Aunque en la década de los setenta aparecieron en forma de relato los dos primeros capítulos de esta exquisita novela parcialmente distópica y su publicación no supuso el más mínimo revuelo ni alarma social, es de rigor tener en cuenta dos aspectos que confluyeron en ese momento: el primero que la realidad política de la nación era bastante más tranquila dentro de la posible entelequia y, en segundo término, que estas dos flechas iniciales que entregara Kadaré apuntaban al blanco de forma generosa, pero ni disparaban de pleno ni suponían por tanto un dardo envenenado a los cimientos del régimen. Ambos supuestos saltaban por los aires como unos fuegos artificiales en 1981. Baste decir que un año después, el recién nombrado primer ministro albanés Ramiz Alia, tras varias advertencias algo veladas hacia la persona del escritor, decidiera ser meridianamente más directo al afirmar: “el pueblo y el partido te han encumbrado al Olimpo, pero si no te mantienes fiel a ellos, pueden arrojarte al abismo”.

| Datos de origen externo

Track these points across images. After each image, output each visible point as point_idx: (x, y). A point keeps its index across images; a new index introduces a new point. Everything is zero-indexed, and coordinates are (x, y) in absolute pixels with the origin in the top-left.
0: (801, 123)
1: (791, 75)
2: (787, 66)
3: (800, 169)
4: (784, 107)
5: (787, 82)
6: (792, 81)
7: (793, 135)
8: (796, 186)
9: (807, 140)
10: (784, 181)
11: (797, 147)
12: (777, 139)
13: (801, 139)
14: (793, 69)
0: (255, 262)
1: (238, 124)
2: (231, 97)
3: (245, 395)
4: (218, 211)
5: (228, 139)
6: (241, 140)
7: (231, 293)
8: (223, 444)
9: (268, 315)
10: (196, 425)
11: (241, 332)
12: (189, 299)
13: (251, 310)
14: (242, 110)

Y es que Kadaré demuestra con insensata tozudez no tener pelos en la pluma. En la novela que nos ocupa, el estado imaginario en el que se desarrolla el drama ha creado una macroestructura -el llamado Palacio de los sueños- a fin de cortar de raíz cualquier resquicio que pueda suponer un ataque futuro al poder establecido siendo obligatorio para toda la ciudadanía dar a conocer sus sueños para poder ser trascritos e interpretados y, según dichas interpretaciones -supuestas, obviamente, en donde radica uno de los puntos más tenebrosos de la obra y que llevan a los funcionarios a una perpetua inseguridad-, condenar incluso a muerte a quien los haya tenido. Pero el caso es que, nada casualmente, los edificios públicos de ese aleatorio estado imaginario son descritos con pulcritud por Kadaré de idéntica manera, salvo ligeras variaciones, a los existentes en Tirana, capital de Albania. No hay que ser muy listo.

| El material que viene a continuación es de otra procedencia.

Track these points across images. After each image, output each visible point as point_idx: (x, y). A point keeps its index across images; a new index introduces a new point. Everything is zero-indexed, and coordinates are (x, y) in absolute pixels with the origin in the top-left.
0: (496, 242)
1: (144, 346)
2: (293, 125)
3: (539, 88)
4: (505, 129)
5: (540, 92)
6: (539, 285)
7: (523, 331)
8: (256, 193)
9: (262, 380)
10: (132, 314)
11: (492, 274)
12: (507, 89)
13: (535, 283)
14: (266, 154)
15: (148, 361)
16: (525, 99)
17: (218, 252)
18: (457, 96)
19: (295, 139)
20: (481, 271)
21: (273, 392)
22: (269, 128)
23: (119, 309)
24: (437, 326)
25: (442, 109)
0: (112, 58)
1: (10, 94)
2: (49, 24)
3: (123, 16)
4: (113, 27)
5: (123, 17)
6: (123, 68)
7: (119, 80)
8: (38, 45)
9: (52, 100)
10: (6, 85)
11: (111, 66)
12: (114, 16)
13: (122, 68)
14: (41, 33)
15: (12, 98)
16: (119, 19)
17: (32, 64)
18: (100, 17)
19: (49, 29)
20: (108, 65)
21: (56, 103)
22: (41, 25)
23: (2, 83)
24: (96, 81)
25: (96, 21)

El escritor albanés, autoexiliado en Francia desde 1990 cuando se hizo cargo de manera definitiva de que las dictaduras y la buena literatura no suelen llevarse del todo bien, es un perenne candidato al Nobel, y en base al escaso conocimiento que tengo de su obra -a la presente habría que añadir la terrible crítica al código de venganza albanés, conocido como Kanun, y a la demagógica condescendencia social que nos ofrece en “Abril quebrado”- lo firmaría ipso facto. Dos estilos muy distintos recorren ambas propuestas más allá de la evidente crítica a la costumbre, la cultura y el servilismo, con muy diversos usos de la narración y los diálogos según le resulte más conveniente a lo que desea transmitir o el énfasis que decida otorgar a determinados aspectos. En “El palacio de los sueños” hace gala de una prosa pragmática, pero eminentemente cargada de simbolismo, que deja el sabor amargo de la desesperanza, del miedo, de la decisión de adaptarse, o al menos no mear fuera del tiesto, aunque ello nos conduzca al camino de las lágrimas. Ese sabor desagradable queda al menos hasta que es la propia persona que se acerca a sus páginas quien se hace consciente, como sin querer, de su propia indignación, que quizá forma parte de lo mismo que rechaza de los protagonistas de Kadaré y, también como ellos, parte de esa sociedad nada imaginaria que aparece en sus textos, decide sobrevivir, obviando credos, sangre o ideologías, sin arriesgarse a perder una ridícula seguridad, aunque resulte impostada.